More ambitious long weekend destinations might include Santiago, Valparaiso and Viña del Mar. For the adventurous gap year travellers, and those able to endure long bus journeys, are the Atacama Desert in the North of Chile, and the lively Argentine city of Mendoza over the Andes.
A gap year in Chile will leave you astounded with the landscapes and natural beauty it has to offer. Here's a sneak peek for you to plan Your your travel during your gap year in Chile.
Valparaíso: Valparaíso is one of the most atmospheric port cities in Latin America - a city with sinuous hills and a labyrinth of precipitous streets and colourful clapboard houses that inspired the poet Pablo Neruda.

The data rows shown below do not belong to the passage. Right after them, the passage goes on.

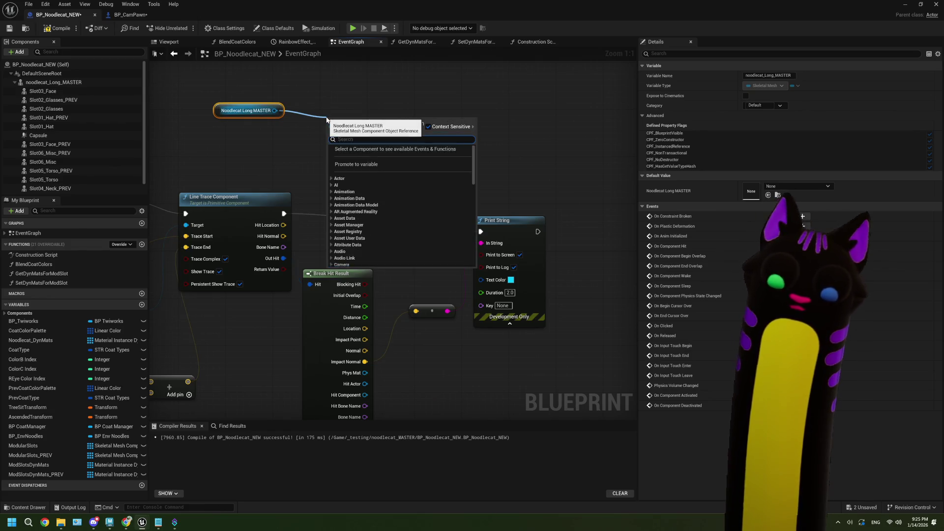
type("decal")
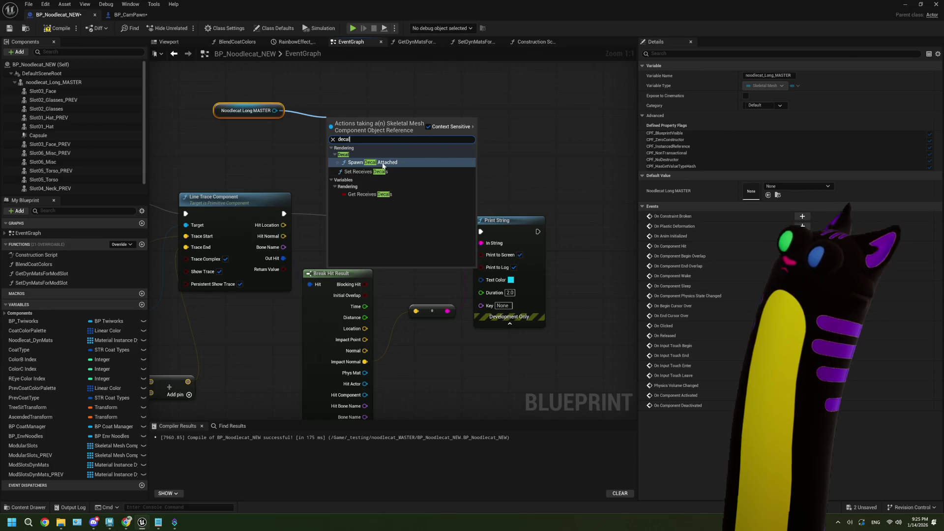
key("Return")
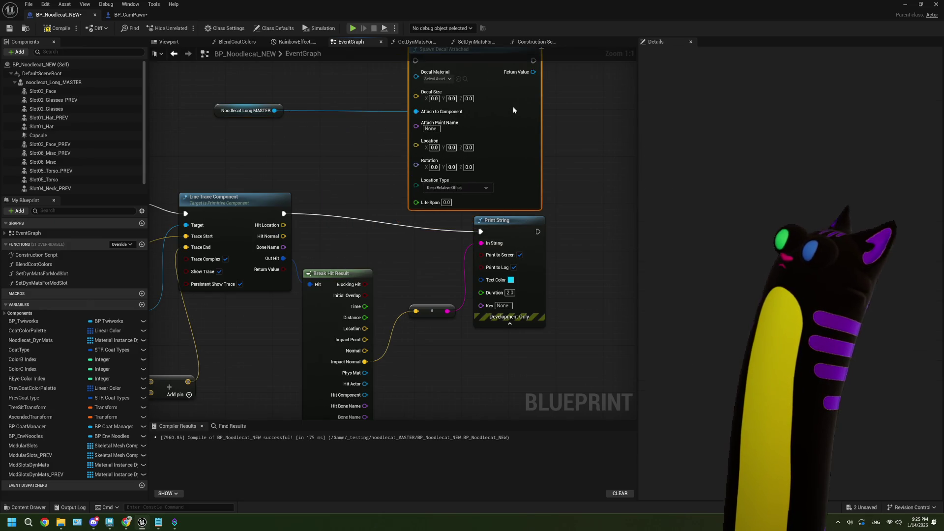
Step: Set the Spawn Decal Attached material to DefaultDecalMaterial
mouse_move(516, 127)
left_mouse_down()
mouse_move(526, 165)
mouse_move(448, 190)
left_mouse_up()
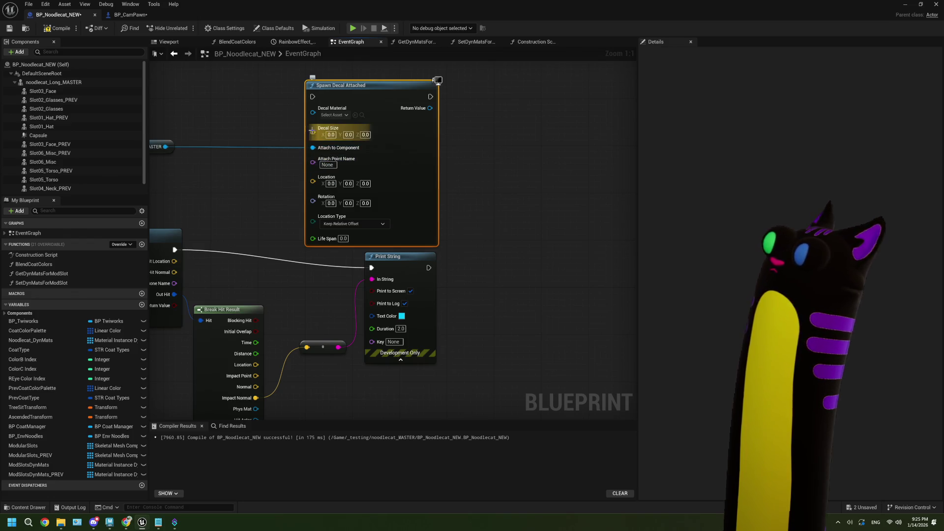
left_click(335, 115)
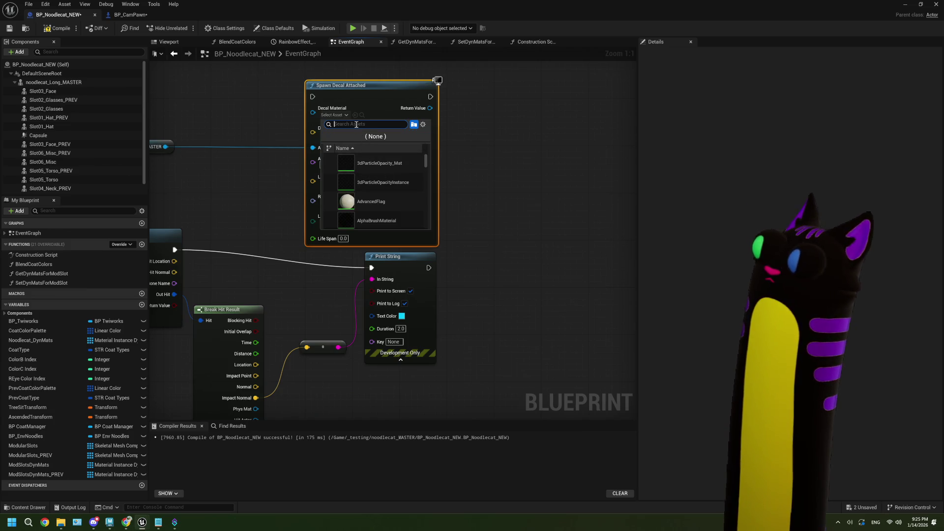
type("deca")
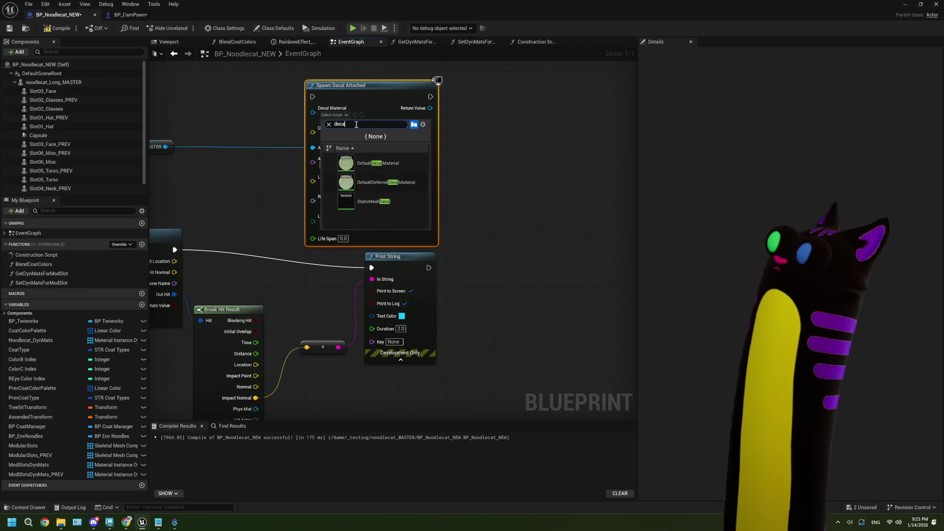
left_click(382, 162)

Chile's Lake District: Chile's beautiful Lake District is made up of national parks that offer staggeringly lovely views of ancient monkey puzzle trees, pristine alpine lakes and perfectly shaped volcanoes.

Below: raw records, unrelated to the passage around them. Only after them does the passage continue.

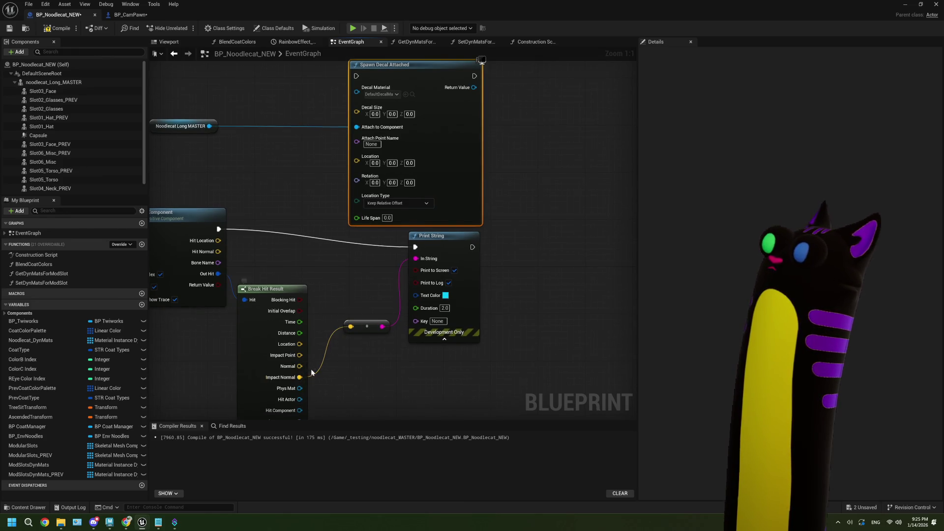
mouse_move(301, 349)
left_mouse_down()
mouse_move(332, 271)
mouse_move(357, 155)
left_mouse_up()
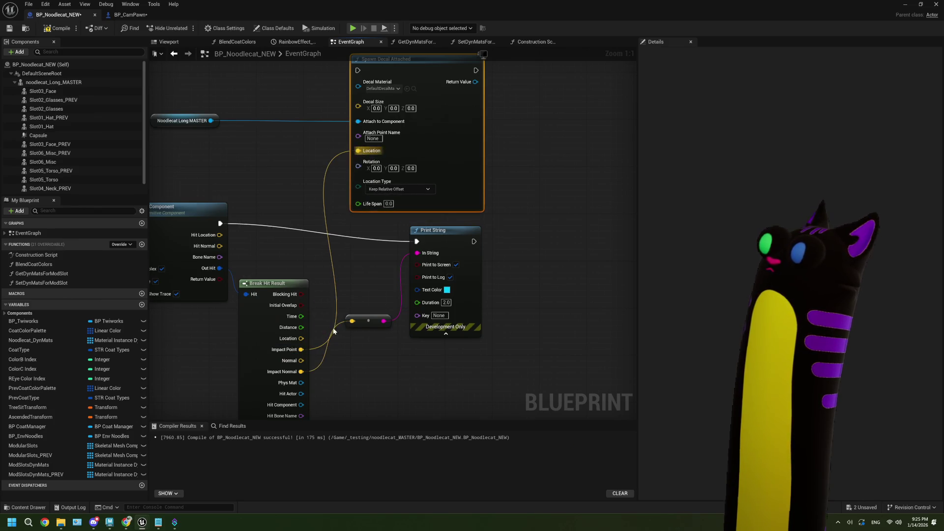
mouse_move(301, 372)
left_mouse_down()
mouse_move(344, 192)
mouse_move(360, 169)
left_mouse_up()
key("alt+p")
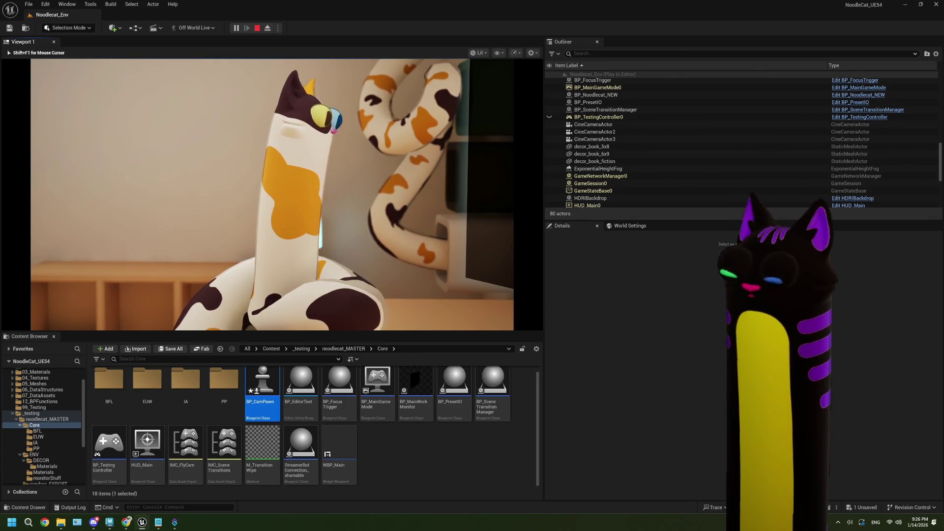
Step: Fire the trace with key 1, stop playing, and reopen BP_CamPawn's UpdateAutoFocusDistance graph
key("1")
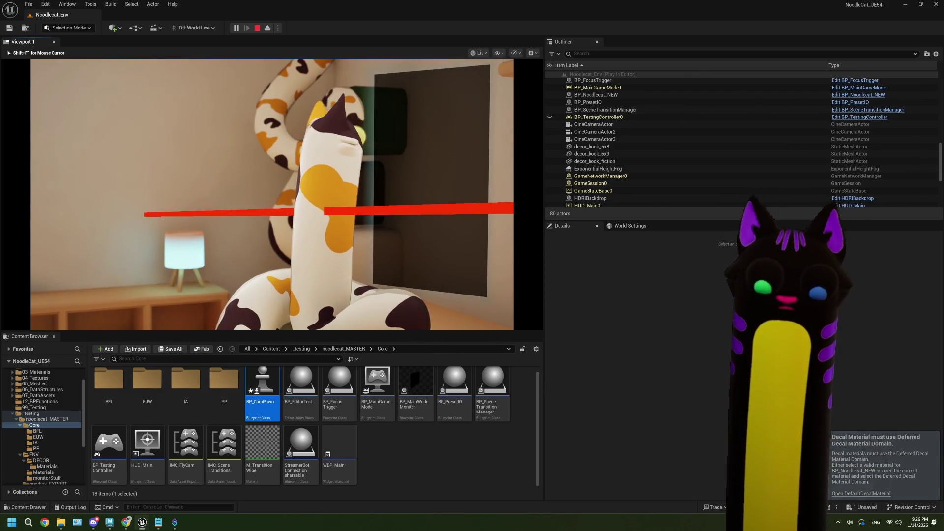
key("Escape")
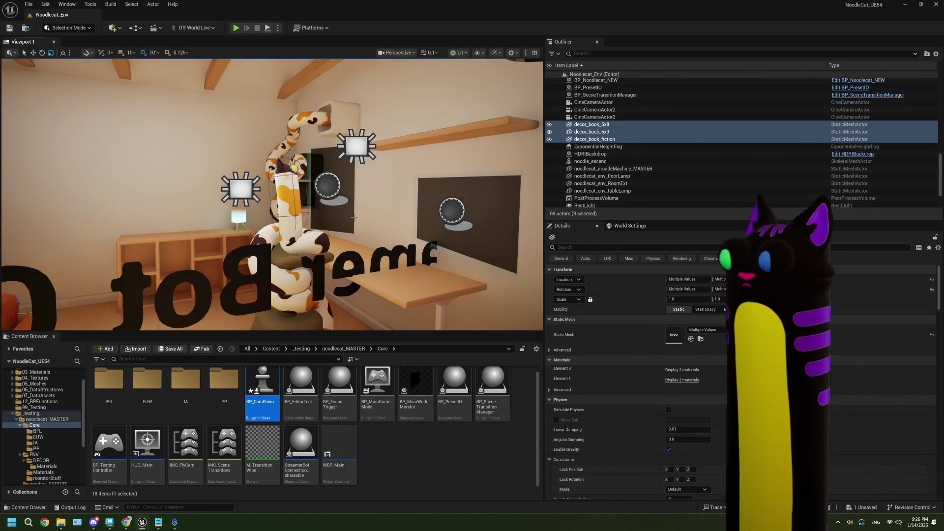
double_click(261, 393)
scroll(472, 253, "down", 2)
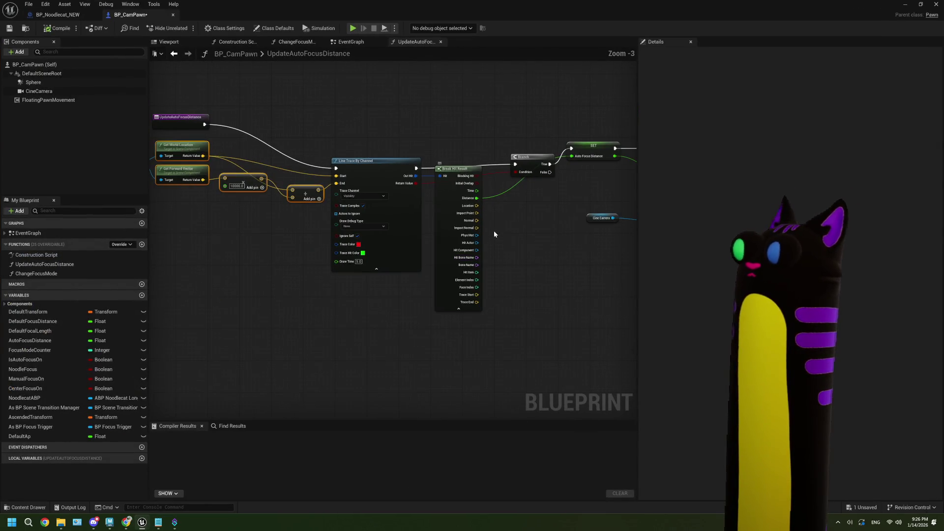
left_click(173, 15)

Parque Nacional Lauca: Parque Nacional Lauca in the north of Chile is a UNESCO World Biosphere Reserve - look out for flamingos, rheas (an ostrich-like bird).

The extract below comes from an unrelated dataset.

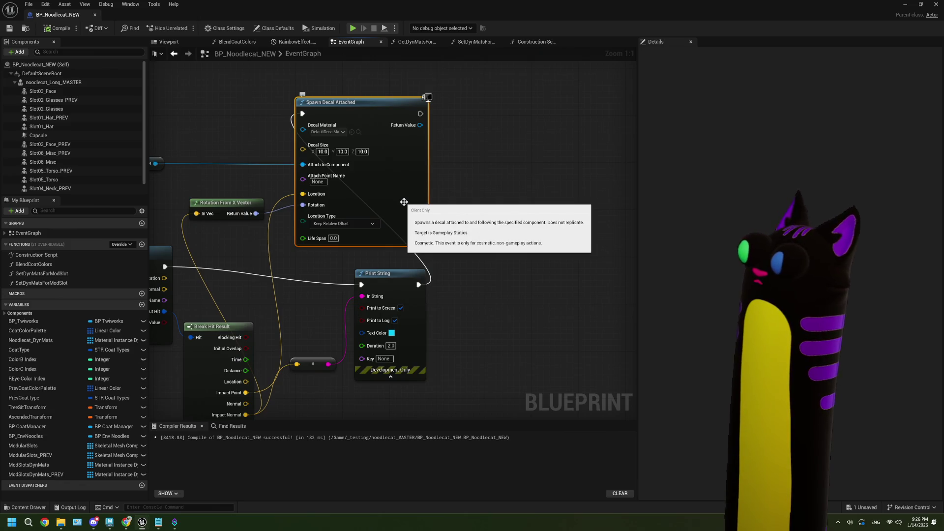
key("Delete")
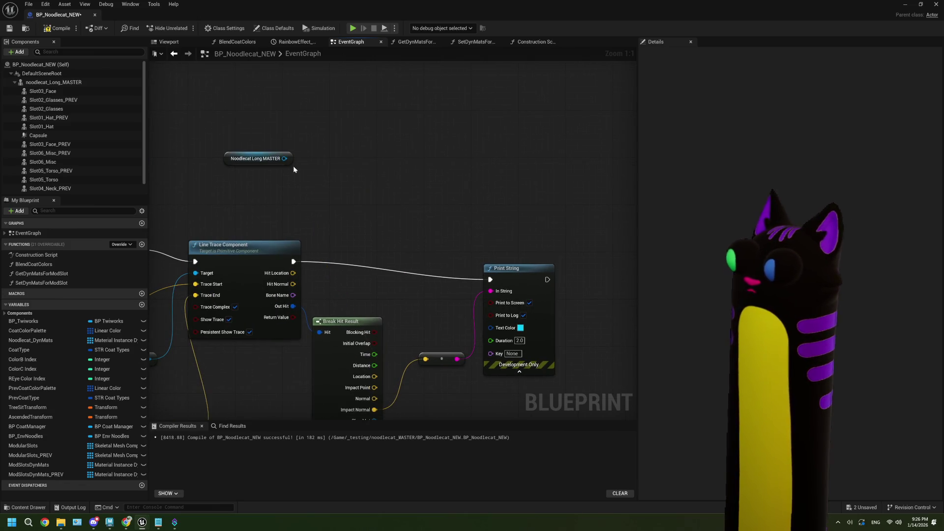
left_click_drag(285, 164, 329, 164)
type("projec")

Chiloé: The quirky island of Chiloé has colourful and old wooden churches to marvel at.
Volcán Villarrica: One of the world's most active volcanoes, Volcán Villarrica near Pucón, is safer than it sounds - it is also one of the world's most monitored, so you should have plenty of warning of any imminent eruption.
Fishing: The best spots are in the Lake District and Patagonia. The rivers and streams off the carretera austral, the road that penetrates deep into Chile's southern wilderness, are remarkably clear and offer great opportunities for fly-fishers.
White-water rafting: White-water rafting down any number of the country's spectacular rapids is popular with many taking a gap year in Chile - you'll find specialist operators offering trips down the Maipo near Santiago, the Trancura near Pucón, as well as the Bio-Bio river in Region VIII. Specialist operators can organise week-long trips. The scenery around the Bio-Bio includes hot springs and waterfalls.
Skiing: The world-famous Portillo resort, has hosted many national ski teams, including the Austrian and Italian skiers over for the European summer. Other ski slopes in the area can be found at Farellones-El Colorado, La Parva and Valle Nevado. The ski season usually runs from June to September, so if you would like to ski on your gap year you should plan keeping this in mind.
Antarctica: Voyage to the world's last undiscovered wilderness, Antarctica, from Chile's southernmost city, Punta Arenas.